In der Kirche kümmere man sich immer um den Schmerz der Betroffenen – außer beim Rassismus, meint Sarah Vecera. Sie vergleicht rassistische Vorfälle mit einem Unfall, bei dem sich jemand am Bein verletzt. Es wird sich um den Verletzten gekümmert, bevor es um den Unfallverursacher geht. „Bei Rassismus ist das anders, wir kümmern uns um den Unfallverursacher“, sagt Sarah Vecera. „Das ist in der Kirche ein großes Problem, weil wir uns so sehr für die Guten halten.“ Das halte aber auch das System, so wie es ist, aufrecht, weil immer die gute Absicht im Mittelpunkt stehe. Die Kirche betrachte Rassismus und das System von außen als moralische Instanz, die nicht davon betroffen sei.
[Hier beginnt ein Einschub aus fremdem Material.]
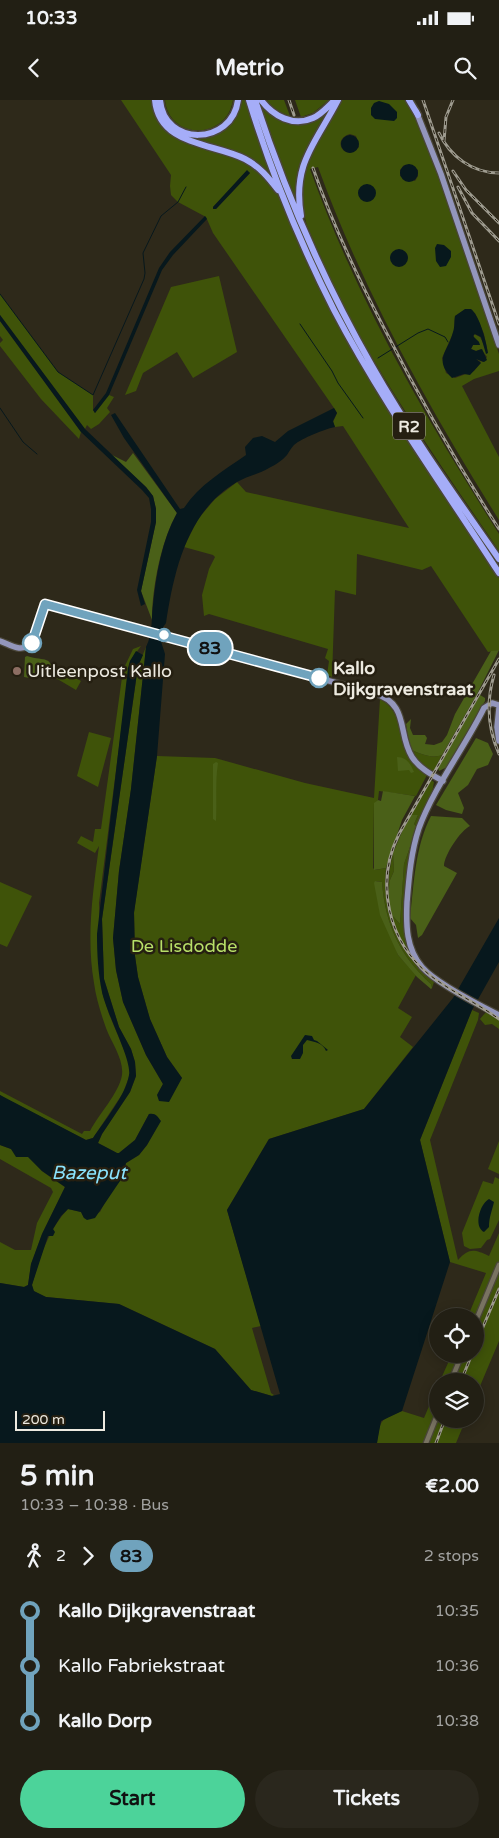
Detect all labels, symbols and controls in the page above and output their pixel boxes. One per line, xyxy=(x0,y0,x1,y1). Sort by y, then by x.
text: 10:33 xyxy=(25,7,78,29)
icon: back xyxy=(20,54,48,82)
icon: search xyxy=(451,54,479,82)
text: Metrio xyxy=(215,55,284,81)
road number: R2 xyxy=(393,412,425,440)
unlabelled marker xyxy=(157,628,171,642)
line badge: 83 xyxy=(188,632,232,664)
unlabelled marker xyxy=(22,633,42,653)
text: 83 xyxy=(199,637,221,659)
place label: Kallo Dijkgravenstraat xyxy=(333,657,473,700)
place label: Uitleenpost Kallo xyxy=(27,660,172,682)
marker: Uitleenpost Kallo xyxy=(11,665,23,677)
marker: Kallo Dijkgravenstraat xyxy=(309,668,329,688)
park label: De Lisdodde xyxy=(131,935,237,957)
water label: Bazeput xyxy=(52,1162,129,1184)
map controls xyxy=(429,1308,484,1428)
button: locate xyxy=(429,1308,484,1363)
button: layers xyxy=(429,1373,484,1428)
scale bar xyxy=(15,1408,105,1431)
text: 200 m xyxy=(22,1411,65,1428)
text: 5 min xyxy=(20,1459,95,1493)
text: €2.00 xyxy=(425,1475,479,1497)
text: 10:33 – 10:38 · Bus xyxy=(20,1495,169,1515)
icon: walk xyxy=(20,1542,48,1570)
icon: forward xyxy=(74,1542,102,1570)
text: 83 xyxy=(120,1545,143,1567)
text: 2 xyxy=(56,1546,66,1566)
text: 2 stops xyxy=(424,1546,479,1566)
text: Kallo Dijkgravenstraat xyxy=(58,1600,255,1622)
text: 10:35 xyxy=(435,1601,479,1621)
text: Kallo Fabriekstraat xyxy=(58,1655,225,1677)
text: 10:36 xyxy=(435,1656,479,1676)
text: Kallo Dorp xyxy=(58,1710,152,1732)
text: 10:38 xyxy=(435,1711,479,1731)
button: Start xyxy=(20,1770,245,1828)
button: Tickets xyxy=(255,1770,479,1828)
Buch erklärt die Hintergründe des Systems

Im Buch hat Sarah Vecera versucht, die Hintergründe und das System zu enttarnen. Die Frage im Titel erklärt sie zum Beispiel damit, dass Jesus mit einer absichtsvollen Dimension weiß wurde, obwohl er nach heutigen Erkenntnissen eigentlich wie Menschen, die aus dem heutigen Irak stammen, aussehen müsste.

„Früher war es nicht wichtig, dass Menschen realitätsgetreu dargestellt wurden“, erklärt sie. Die Rolle sei wichtiger gewesen und weil man Zeus in seiner Rolle als Gott kannte, stellte man Jesus auch so dar. Das kam im Mittelalter, im Kolonialismus und später im Nazi-Regime gelegen. „Das ist das Problem, wenn wir Jesus weiß machen: Es ist nicht loszulösen von der Kolonialgeschichte“, sagt Sarah Vecera.

Dennoch ist sie hoffnungsvoll: „Ich sehe, dass sehr viel in Bewegung ist. Es ist viel im Umbruch in unserer Kirche.“ Sie glaube, dass die Kirche gute Chancen habe. Denn die Bibel ist von vorne bis hinten ein antirassistisches Buch. „Gott ist immer an der Seite der Menschen, die Hilfe brauchen“, davon ist sie überzeugt.